Declared an Asset of Cultural Interest in 1978, the Chruch of Santa Ana de Carmona is part of a group of 16th-century religious buildings. In 1975, the single-nave temple with a Latin cross plan fell into disuse and its two roofs (Mudejar and Baroque) collapsed, to be later rebuilt with a metal frame. In 2012, the Carmona City Hall set out to upgrade the building and turn it into a venue for cultural events. After an exhaustive identification of heritage elements, the refurbishment project considered several interventions: reinstating openings on the south and west facades; redoing the floor, which incorporated most of the building services; executing a new technical ceiling in the main nave, compatible with the remains of the planked timber vault and elements from the 17th century; and reviving the spatial relationship between the main nave and the 16th-century chapel and the sacristy.
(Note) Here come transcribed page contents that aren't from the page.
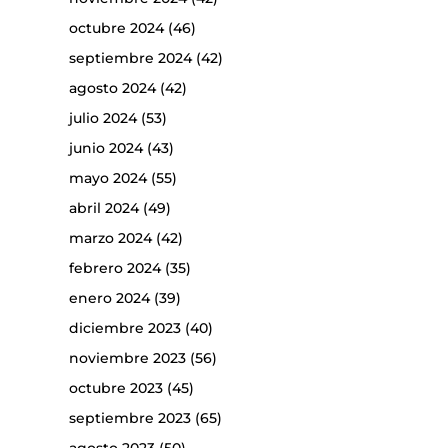
octubre 2024
(46)
septiembre 2024
(42)
agosto 2024
(42)
julio 2024
(53)
junio 2024
(43)
mayo 2024
(55)
abril 2024
(49)
marzo 2024
(42)
febrero 2024
(35)
enero 2024
(39)
diciembre 2023
(40)
noviembre 2023
(56)
octubre 2023
(45)
septiembre 2023
(65)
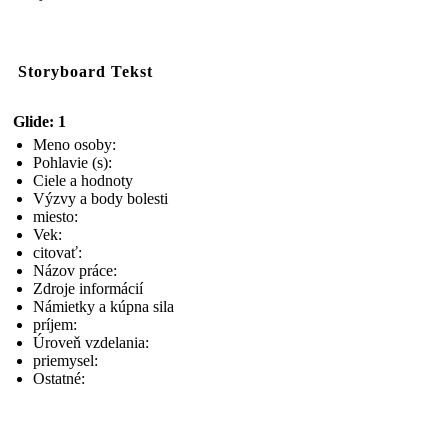
Storyboard Tekst
Glide: 1
Meno osoby:
Pohlavie (s):
Ciele a hodnoty
Výzvy a body bolesti
miesto:
Vek:
citovať:
Názov práce:
Zdroje informácií
Námietky a kúpna sila
príjem:
Úroveň vzdelania:
priemysel:
Ostatné:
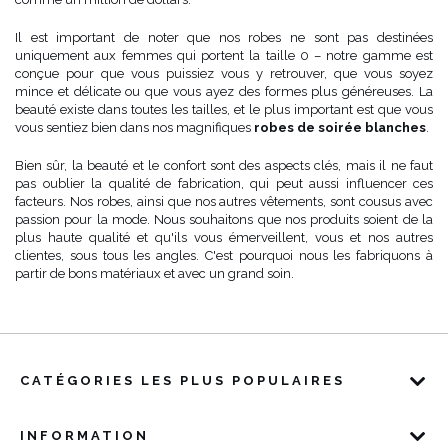
Il est important de noter que nos robes ne sont pas destinées
uniquement aux femmes qui portent la taille 0 – notre gamme est
conçue pour que vous puissiez vous y retrouver, que vous soyez
mince et délicate ou que vous ayez des formes plus généreuses. La
beauté existe dans toutes les tailles, et le plus important est que vous
vous sentiez bien dans nos magnifiques
robes de soirée blanches
.
Bien sûr, la beauté et le confort sont des aspects clés, mais il ne faut
pas oublier la qualité de fabrication, qui peut aussi influencer ces
facteurs. Nos robes, ainsi que nos autres vêtements, sont cousus avec
passion pour la mode. Nous souhaitons que nos produits soient de la
plus haute qualité et qu'ils vous émerveillent, vous et nos autres
clientes, sous tous les angles. C'est pourquoi nous les fabriquons à
partir de bons matériaux et avec un grand soin.
CATÉGORIES LES PLUS POPULAIRES
INFORMATION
The old portico features arches framed with an alfiz, and gives access to the choir upstairs. What is left of the sacristy is incorporated into the reconstructed original volume, using contemporary language and materials. A two-story building is executed in steel and glass at the south end of the west facade, framing the south entrance beside the volume of the old porch. This new construction makes the arch of Santo Domingo Convent engage with the remnants of a wall preserved in this zone. An entryway of reinforced concrete has been built on the west side too, in the manner of a loggia, which connects the new building to the old sacristy and makes it possible to improve the architectural composition of the west facade. The materials and techniques used had the mission of exalting the church’s heritage values.